Change is a part of life they say. Who is they? (TPTB)The Powers That Be, the people in this universe who pay attention, observe, and speak about this life we live. Do they have all the answers? No. No one does. But we don’t always have to have all the right answers to understand parts of our existence. I know change. I’ve experienced it in many forms, and without doubt, without scientific evidence (though that really does exist), I agree with TPTB – change is a part of life.
I have a love/hate relationship with change. There are parts of it that thrill me while other parts scare the hell out of me, literally ripping my heart to shreds as I desperately cling to the things I don’t want to change. Yet, I also work like hell and push myself beyond limits at other times. I’m learning change defines us as human beings in how we adapt.
Life evolves. Love evolves. Relationships evolve. Understanding evolves. It all moves from one state of being and understanding into another, regardless of what we want or think. That makes problems for us, especially those of us that are creatures of habits. One thing I’ve learned – nothing stays the same no matter how much we want.
Who the hell am I to think I can stop change? I’m not God. Trying to stop things, or to make things happen, has only hurt me worse than has ever helped. I look around at my life and sometimes my hands start shaking because I’m so fucking lost. I see where I’ve been, but I can’t go back. I see where I want to be, but I can’t just go there. I want so many things, yet I am powerless to make any of it happen. The only choice I have is to breathe. But if you really think about that – I don’t have complete control over that either. I can choose to hold my breath, but there’s a safety mechanism in my body that when deprived of oxygen causes me to pass out. Once my conscious gets out of the way and goes to sleep, my body will resume it’s breathing due to natural self-preservation.
Life changes and so does everything in it. I’m not the same person I was a few years ago. I won’t be the same person a few years from now. The only thing I can define is who I am in this moment. When it comes to change, I will either learn to adapt and survive or suffer. I’m so fucking sick of suffering, so I must adapt. It’s only those who learn to adapt to the changes in life that succeed. I need to learn to adapt in everything… in how I live, how I believe, how I trust, how I approach, how I treat others, how I love. If you’ve followed this blog for any period of time, you’ll know that I only know how to live one way – honestly.
I can have all the best intentions, the best ideals, the best PLANS laid out for my life all the time, but change will fuck them up – every time, especially when it comes to love and relationships. Some days I hate myself for compromising, for being weak, mostly for being human and needing to bond with another human being. I want to be tough. I want to be independent. I want to be in control and strong and not allow another person to hurt me. So, I often isolate myself, put up my walls, and shut the world out – until I’m so lonely my body is starving for human contact. I want the fucking fairy tale, only I don’t believe in the fairy tale. But change will come, and there’s nothing I can do to stop from getting hurt. That’s the true lie I tell myself.

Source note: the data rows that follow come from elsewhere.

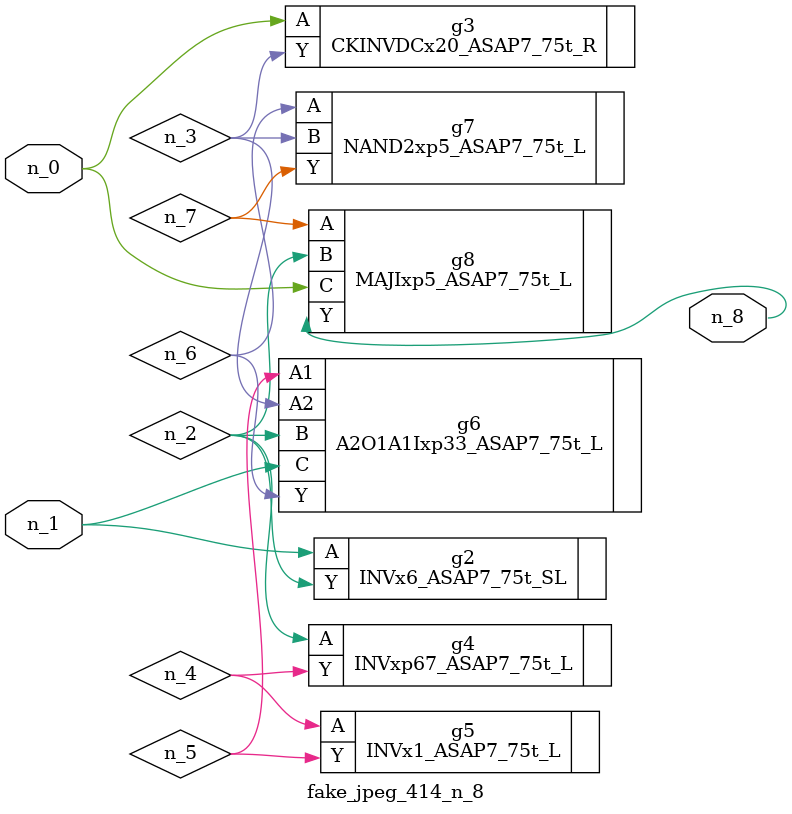
<source format=v>
module fake_jpeg_414_n_8 (n_0, n_1, n_8);

input n_0;
input n_1;

output n_8;

wire n_2;
wire n_3;
wire n_4;
wire n_6;
wire n_5;
wire n_7;

INVx6_ASAP7_75t_SL g2 ( 
.A(n_1),
.Y(n_2)
);

CKINVDCx20_ASAP7_75t_R g3 ( 
.A(n_0),
.Y(n_3)
);

INVxp67_ASAP7_75t_L g4 ( 
.A(n_2),
.Y(n_4)
);

INVx1_ASAP7_75t_L g5 ( 
.A(n_4),
.Y(n_5)
);

A2O1A1Ixp33_ASAP7_75t_L g6 ( 
.A1(n_5),
.A2(n_3),
.B(n_2),
.C(n_1),
.Y(n_6)
);

NAND2xp5_ASAP7_75t_L g7 ( 
.A(n_6),
.B(n_3),
.Y(n_7)
);

MAJIxp5_ASAP7_75t_L g8 ( 
.A(n_7),
.B(n_2),
.C(n_0),
.Y(n_8)
);


endmodule
</source>
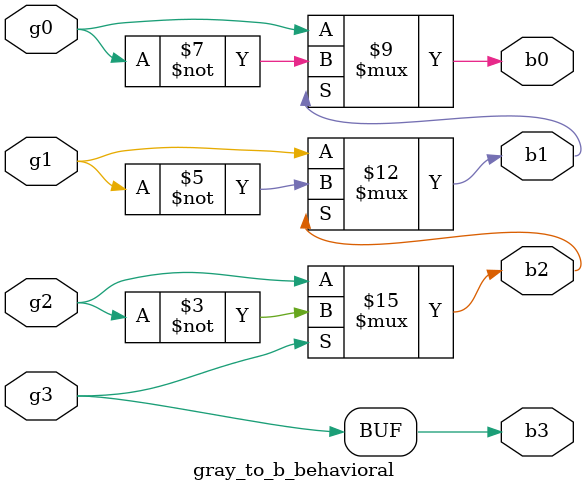
<source format=v>
/*
*	M. Todorov 2021
*/

`timescale 1ns / 1ps

module 	gray_to_b_behavioral 
  	(
		input 		g3,
		input 		g2,
		input 		g1,
		input 		g0,

		output reg	b3,
		output reg  b2,
		output reg  b1,
		output reg  b0
   	);
  
  	
	always @ (g3 or g2 or g1 or g0) begin
	  		
	  					b3 =  g3;

	if (b3 == 1'b1) 	b2 = ~g2;             
	  else				b2 =  g2;
	  
	if (b2 == 1'b1) 	b1 = ~g1;             
	  else				b1 =  g1;
	  
	if (b1 == 1'b1) 	b0 = ~g0;             
	  else				b0 =  g0;
	  
	end


endmodule
</source>
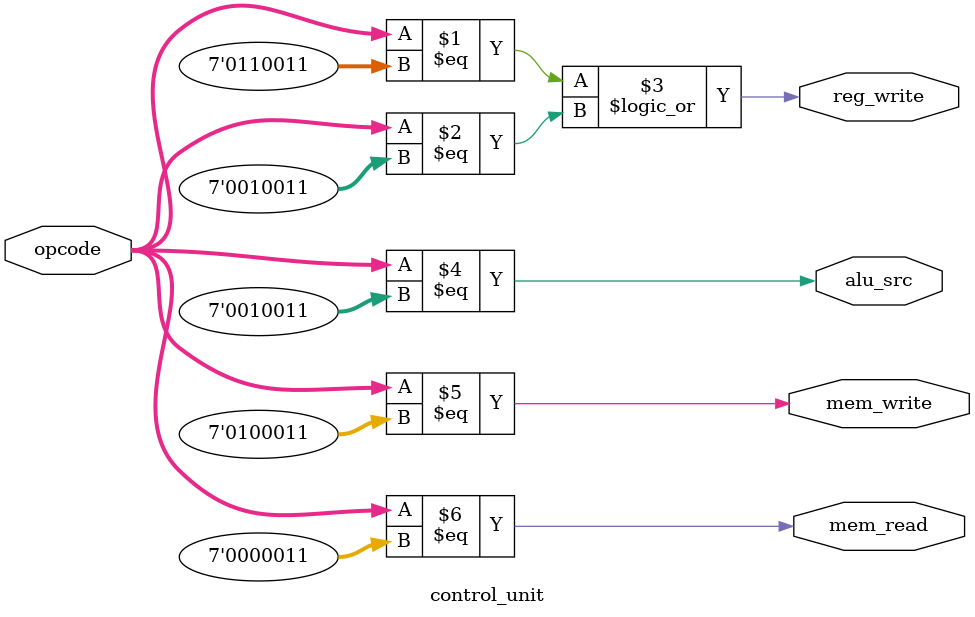
<source format=v>
module control_unit (
    input wire [6:0] opcode,
    output wire reg_write, alu_src, mem_write, mem_read
);
    assign reg_write = (opcode == 7'b0110011) || (opcode == 7'b0010011);  // R-type and I-type
    assign alu_src = (opcode == 7'b0010011);  // Immediate operations
    assign mem_write = (opcode == 7'b0100011);  // Store
    assign mem_read = (opcode == 7'b0000011);  // Load
endmodule

</source>
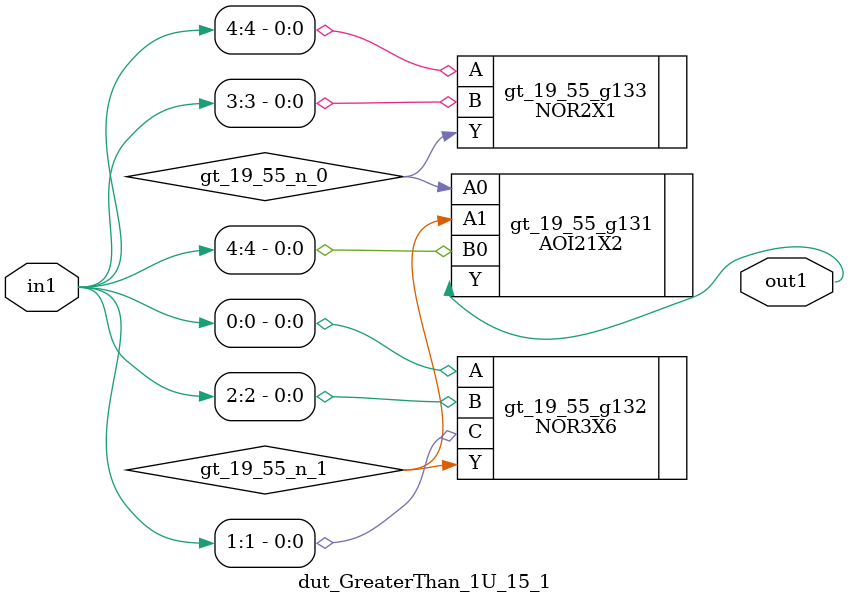
<source format=v>
`timescale 1ps / 1ps


module dut_GreaterThan_1U_15_1(in1, out1);
  input [4:0] in1;
  output out1;
  wire [4:0] in1;
  wire out1;
  wire gt_19_55_n_0, gt_19_55_n_1;
  AOI21X2 gt_19_55_g131(.A0 (gt_19_55_n_0), .A1 (gt_19_55_n_1), .B0
       (in1[4]), .Y (out1));
  NOR3X6 gt_19_55_g132(.A (in1[0]), .B (in1[2]), .C (in1[1]), .Y
       (gt_19_55_n_1));
  NOR2X1 gt_19_55_g133(.A (in1[4]), .B (in1[3]), .Y (gt_19_55_n_0));
endmodule



</source>
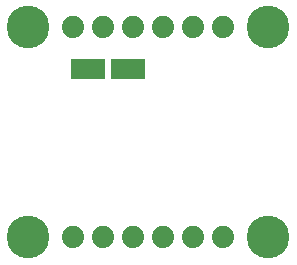
<source format=gbr>
G04 EAGLE Gerber RS-274X export*
G75*
%MOMM*%
%FSLAX34Y34*%
%LPD*%
%INSoldermask Bottom*%
%IPPOS*%
%AMOC8*
5,1,8,0,0,1.08239X$1,22.5*%
G01*
%ADD10C,1.879600*%
%ADD11C,3.617600*%
%ADD12R,2.921000X1.651000*%


D10*
X63500Y25400D03*
X88900Y25400D03*
X114300Y25400D03*
X139700Y25400D03*
X165100Y25400D03*
X190500Y25400D03*
D11*
X25400Y203200D03*
X228600Y203200D03*
X25400Y25400D03*
X228600Y25400D03*
D12*
X109855Y167640D03*
X76200Y167640D03*
D10*
X63500Y203200D03*
X88900Y203200D03*
X114300Y203200D03*
X139700Y203200D03*
X165100Y203200D03*
X190500Y203200D03*
M02*

</source>
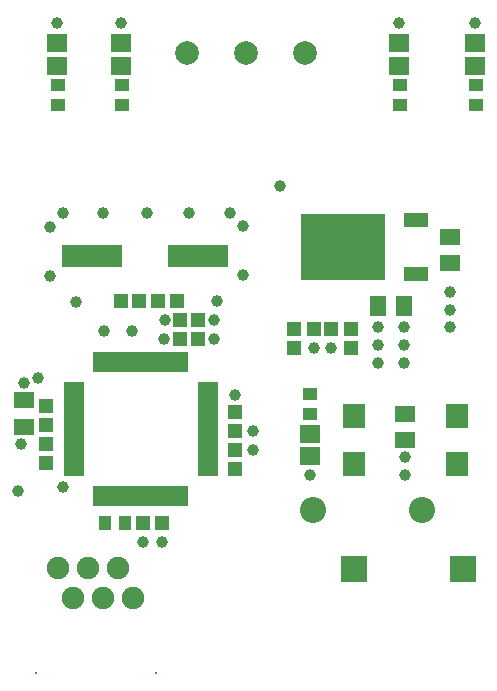
<source format=gts>
%FSLAX24Y24*%
%MOIN*%
G70*
G01*
G75*
G04 Layer_Color=8388736*
%ADD10R,0.0669X0.0709*%
%ADD11R,0.0394X0.0394*%
%ADD12R,0.0614X0.0110*%
%ADD13R,0.0110X0.0614*%
%ADD14R,0.0394X0.0394*%
%ADD15R,0.0354X0.0394*%
%ADD16R,0.0591X0.0472*%
%ADD17R,0.0591X0.0512*%
%ADD18R,0.0394X0.0354*%
%ADD19R,0.0472X0.0591*%
%ADD20R,0.0748X0.0374*%
%ADD21R,0.2717X0.2165*%
%ADD22R,0.0433X0.0394*%
%ADD23R,0.1968X0.0669*%
%ADD24C,0.0118*%
%ADD25C,0.0394*%
%ADD26C,0.0197*%
%ADD27C,0.0669*%
%ADD28C,0.0709*%
%ADD29R,0.0787X0.0787*%
%ADD30C,0.0787*%
%ADD31C,0.0315*%
%ADD32C,0.0787*%
%ADD33C,0.0098*%
%ADD34C,0.0050*%
%ADD35C,0.0100*%
%ADD36C,0.0060*%
%ADD37C,0.0047*%
%ADD38C,0.0079*%
%ADD39C,0.0071*%
%ADD40C,0.0157*%
%ADD41R,0.0749X0.0789*%
%ADD42R,0.0474X0.0474*%
%ADD43R,0.0694X0.0190*%
%ADD44R,0.0190X0.0694*%
%ADD45R,0.0474X0.0474*%
%ADD46R,0.0434X0.0474*%
%ADD47R,0.0671X0.0552*%
%ADD48R,0.0671X0.0592*%
%ADD49R,0.0474X0.0434*%
%ADD50R,0.0552X0.0671*%
%ADD51R,0.0828X0.0454*%
%ADD52R,0.2797X0.2245*%
%ADD53R,0.0513X0.0474*%
%ADD54R,0.2048X0.0749*%
%ADD55C,0.0080*%
%ADD56C,0.0749*%
%ADD57C,0.0789*%
%ADD58R,0.0867X0.0867*%
%ADD59C,0.0867*%
%ADD60C,0.0395*%
D41*
X11575Y7830D02*
D03*
Y9444D02*
D03*
X15000Y7830D02*
D03*
Y9444D02*
D03*
D42*
X4528Y5866D02*
D03*
X5157D02*
D03*
X6378Y12638D02*
D03*
X5748D02*
D03*
X6378Y12008D02*
D03*
X5748D02*
D03*
X3780Y13268D02*
D03*
X4409D02*
D03*
X5669D02*
D03*
X5039D02*
D03*
D43*
X2213Y7539D02*
D03*
Y7736D02*
D03*
Y7933D02*
D03*
Y8130D02*
D03*
Y8327D02*
D03*
Y8524D02*
D03*
Y8720D02*
D03*
Y8917D02*
D03*
Y9114D02*
D03*
Y9311D02*
D03*
Y9508D02*
D03*
Y9705D02*
D03*
Y9902D02*
D03*
Y10098D02*
D03*
Y10295D02*
D03*
Y10492D02*
D03*
X6685D02*
D03*
Y10295D02*
D03*
Y10098D02*
D03*
Y9902D02*
D03*
Y9705D02*
D03*
Y9508D02*
D03*
Y9311D02*
D03*
Y9114D02*
D03*
Y8917D02*
D03*
Y8720D02*
D03*
Y8524D02*
D03*
Y8327D02*
D03*
Y8130D02*
D03*
Y7933D02*
D03*
Y7736D02*
D03*
Y7539D02*
D03*
D44*
X2972Y11252D02*
D03*
X3169D02*
D03*
X3366D02*
D03*
X3563D02*
D03*
X3760D02*
D03*
X3957D02*
D03*
X4154D02*
D03*
X4350D02*
D03*
X4547D02*
D03*
X4744D02*
D03*
X4941D02*
D03*
X5138D02*
D03*
X5335D02*
D03*
X5531D02*
D03*
X5728D02*
D03*
X5925D02*
D03*
Y6780D02*
D03*
X5728D02*
D03*
X5531D02*
D03*
X5335D02*
D03*
X5138D02*
D03*
X4941D02*
D03*
X4744D02*
D03*
X4547D02*
D03*
X4350D02*
D03*
X4154D02*
D03*
X3957D02*
D03*
X3760D02*
D03*
X3563D02*
D03*
X3366D02*
D03*
X3169D02*
D03*
X2972D02*
D03*
D45*
X7598Y8937D02*
D03*
Y9567D02*
D03*
X1299Y9134D02*
D03*
Y9764D02*
D03*
Y7874D02*
D03*
Y8504D02*
D03*
X7598Y8307D02*
D03*
Y7677D02*
D03*
X11457Y12331D02*
D03*
Y11701D02*
D03*
X9567Y12331D02*
D03*
Y11701D02*
D03*
D46*
X3917Y5866D02*
D03*
X3248D02*
D03*
D47*
X551Y9094D02*
D03*
Y9961D02*
D03*
X13268Y9496D02*
D03*
Y8630D02*
D03*
X14764Y15402D02*
D03*
Y14535D02*
D03*
D48*
X10079Y8098D02*
D03*
Y8846D02*
D03*
X1673Y21870D02*
D03*
Y21122D02*
D03*
X15610Y21870D02*
D03*
Y21122D02*
D03*
X13071Y21870D02*
D03*
Y21122D02*
D03*
X3799Y21870D02*
D03*
Y21122D02*
D03*
D49*
X10079Y10185D02*
D03*
Y9516D02*
D03*
X1693Y19823D02*
D03*
Y20492D02*
D03*
X15630Y19823D02*
D03*
Y20492D02*
D03*
X13091Y19823D02*
D03*
Y20492D02*
D03*
X3819Y19823D02*
D03*
Y20492D02*
D03*
D50*
X12362Y13110D02*
D03*
X13228D02*
D03*
D51*
X13642Y14189D02*
D03*
Y15984D02*
D03*
D52*
X11201Y15087D02*
D03*
D53*
X10217Y12331D02*
D03*
X10807D02*
D03*
D54*
X6378Y14764D02*
D03*
X2835D02*
D03*
D55*
X945Y866D02*
D03*
X4945D02*
D03*
D56*
X4193Y3370D02*
D03*
X3693Y4370D02*
D03*
X3193Y3370D02*
D03*
X2693Y4370D02*
D03*
X2193Y3370D02*
D03*
X1693Y4370D02*
D03*
D57*
X9921Y21535D02*
D03*
X7953D02*
D03*
X5984D02*
D03*
D58*
X11575Y4339D02*
D03*
X15197D02*
D03*
D59*
X10197Y6307D02*
D03*
X13819D02*
D03*
D60*
X1673Y22559D02*
D03*
X15610D02*
D03*
X13071D02*
D03*
X3799D02*
D03*
X4528Y5236D02*
D03*
X5157D02*
D03*
X7598Y10157D02*
D03*
X8189Y8937D02*
D03*
Y8307D02*
D03*
X1850Y7087D02*
D03*
X4173Y12283D02*
D03*
X3232D02*
D03*
X1417Y14098D02*
D03*
Y15748D02*
D03*
X1850Y16220D02*
D03*
X4646D02*
D03*
X7441D02*
D03*
X7874Y15787D02*
D03*
Y14134D02*
D03*
X7008Y13268D02*
D03*
X6063Y16220D02*
D03*
X3189D02*
D03*
X2283Y13232D02*
D03*
X6890Y12638D02*
D03*
Y12008D02*
D03*
X1024Y10709D02*
D03*
X551Y10551D02*
D03*
X5236Y12008D02*
D03*
X5276Y12638D02*
D03*
X9094Y17126D02*
D03*
X354Y6929D02*
D03*
X13268Y8071D02*
D03*
Y7480D02*
D03*
X10079Y7480D02*
D03*
X14764Y12402D02*
D03*
X14764Y12992D02*
D03*
Y13583D02*
D03*
X10228Y11701D02*
D03*
X10795D02*
D03*
X12362Y11220D02*
D03*
Y11811D02*
D03*
Y12402D02*
D03*
X13228D02*
D03*
Y11811D02*
D03*
Y11220D02*
D03*
X472Y8504D02*
D03*
M02*

</source>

I listened to a song this morning, and it hit me hard (Yeah, once again a song tears me up.) It goes, “There’s a light, a certain kind of light, that has never shown on me. But I want my life to be only lived with you, yeah lived with you. There’s a way, everybody says, to do each and every little thing. But what good does it bring when I ain’t got you? When I ain’t got you? Baby, you don’t know what it’s like. Baby, you don’t know what it’s like – to love somebody, to love somebody the way I love you.”
Someday that certain kind of light will shine on me. I KNOW great love exists, because I possess it. I know others are capable to love completely- that somebody can love me – the way I love. It’s possible. Life is constantly changing – and one day it’ll change for me too, and this dark loneliness will go away. Even if not – I’d rather to have loved the way I have loved, than to have never loved at all. God help me.